Remembering Walter Rodney: Tanzania was his second home

14Jul 2020
Editor
The Guardian
Remembering Walter Rodney: Tanzania was his second home

A NUMBER of commentators in various countries in Africa and the Caribbean in particular have taken time to reflect on the 40 years since the death of iconic historian and avowed radical intellectual, Dr Walter Rodney.

There were commemorative events of his death in the past, for instance in 2006 an international conference was held at the University of Dar es Salaam on that theme, and scores of his old colleagues graced the stage and audience. This time it would have been difficult enough to organize such an event, as the mid-June date was still covered by travel restrictions worldwide arising from Covid-19.

While plenty has been said in relation to his contribution reinterpreting the history of sub-Saharan Africa, these days of Black Lives Matter give a new impetus to his legacy, as to how far the world has come in repudiating this legacy, atoning for wrongs committed in this quest. Monuments have been taken down in various parts of the world, for instance a monument for the great southern Africa colonizer, Cecil Rhodes was taken down in London, while Confederate monuments (defenders of slavery during the US civil war) were being taken down as well. Belgium issued ‘regrets’ for crimes against humanity in DR Congo of old, committed when the vast country was a personal fiefdom of King Leopold II for two decades or so.

This was largely unthinkable until recently, and it needs an anthology of what took place for Europe and the United States to come this far, not just renouncing systematic racism in police violence, but the legacy of colonialism and its atrocities. During his life, on the basis of what reviewers have been saying in their memorial write ups, Dr Rodney remained skeptical that the Western world would ever get beyond its colonial and thus racist legacy in day to day life. Kenyan scholar Prof Ali Mazrui, who was less militant and more optimistic, was convinced that ‘the world would be cured of racism,’ retaining class divisions.
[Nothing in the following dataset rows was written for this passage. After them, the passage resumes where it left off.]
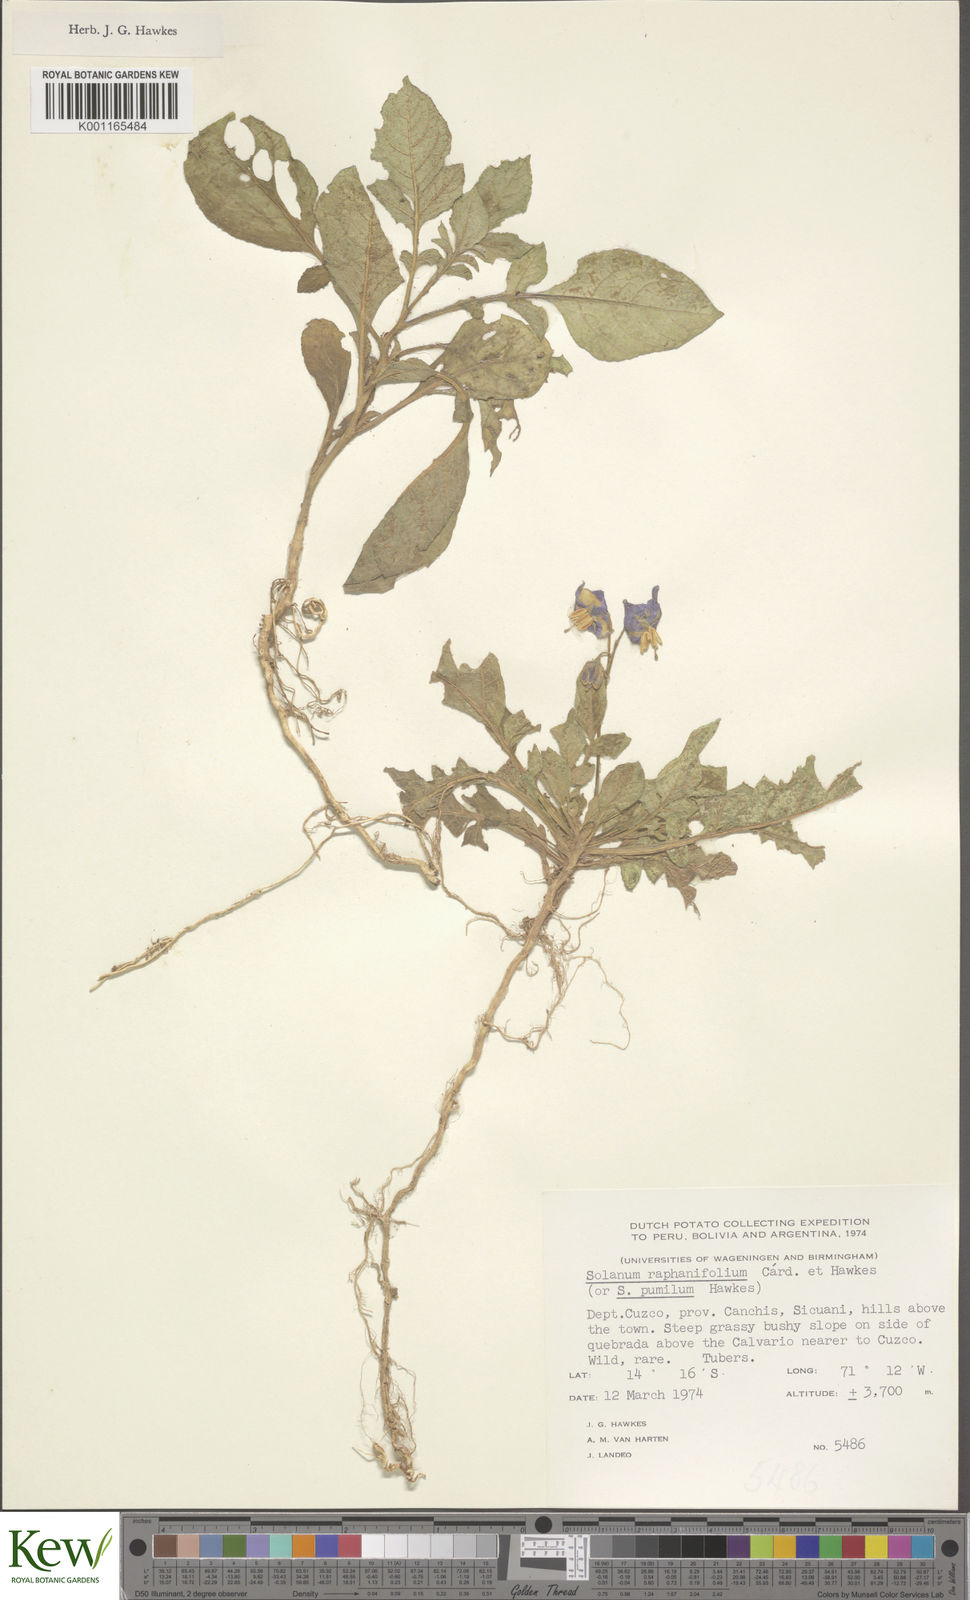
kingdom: Plantae
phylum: Tracheophyta
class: Magnoliopsida
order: Solanales
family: Solanaceae
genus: Solanum
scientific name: Solanum raphanifolium
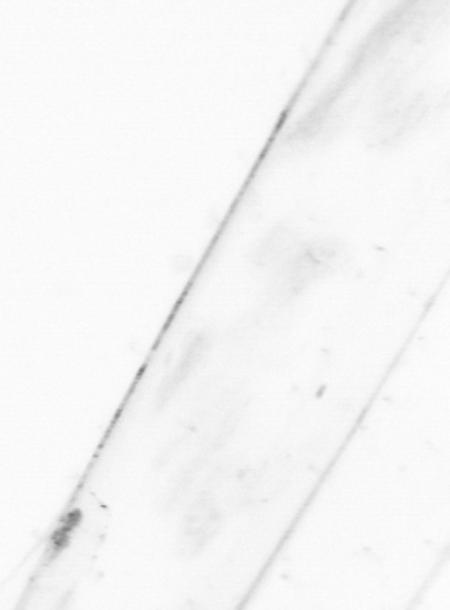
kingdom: Animalia
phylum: Chaetognatha
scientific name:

In one of his contributions towards the issue, President Nyerere devoted a speech to an international conference of Maryknoll Sisters in 1970 to explore the theme, ‘The Courage of Reconciliation,’ but undeniably it has been a difficult task in the post-colonial environment. Even after independence those who ruled Africa wished to retain their prerogatives, and given the lack of national cohesion in newly emerging countries, and with abysmal poverty, little remittances to middle level or upper army officers led to a plethora of coups in the first five years of independence. Nyerere said in 1963 after the killing of Togolese president Sylvanus Olympio that ‘there is a devil in Africa.’ Perhaps it is now sort of retreating.

Outside his native country of Guyana, Dr Rodney had Tanzania as a second home, coming to teach at the University of Dar es Salaam after his doctoral thesis devoted to the slave trade, ‘A History of the Upper Guinea Coast.’ In his period here he wrote ‘How Europe Underdeveloped Africa,’ a key book in ‘Development Studies’ since 1974. Dr Rodney raised a cadre of faculty staff who then raised students across decades, thus the vast changes of orientation and political ethics under the fifth phase is also a far flung fruit of Dr Rodney’s legacy at UDSM, as his younger lieutenants carried forward that activism.